AIM OF THE EXERCISE.
Carry none of the pictures over; write out the complete data exactly.

■ ■ ■ ■ ■

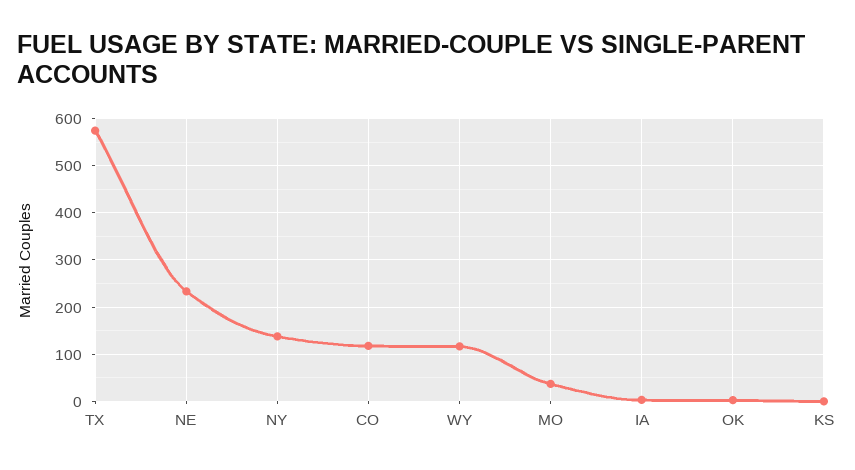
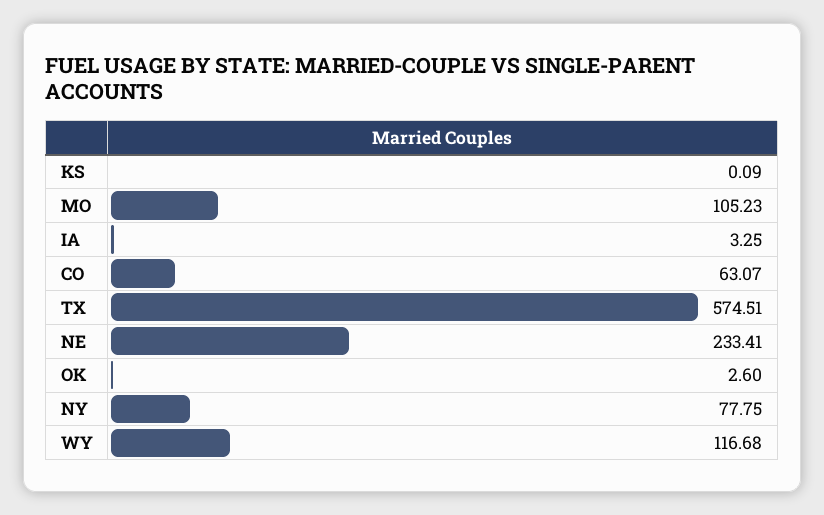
  {
    "TX": 574.51,
    "NE": 233.41,
-   "NY": 140,
+   "NY": 77.75,
-   "CO": 120,
+   "CO": 63.07,
    "WY": 116.68,
-   "MO": 40,
+   "MO": 105.23,
    "IA": 3.25,
    "OK": 2.6,
    "KS": 0.09
  }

■ ■ ■ ■ ■

RESPONSE AREA.
  {
    "TX": 574.51,
    "NE": 233.41,
-   "NY": 140,
+   "NY": 77.75,
-   "CO": 120,
+   "CO": 63.07,
    "WY": 116.68,
-   "MO": 40,
+   "MO": 105.23,
    "IA": 3.25,
    "OK": 2.6,
    "KS": 0.09
  }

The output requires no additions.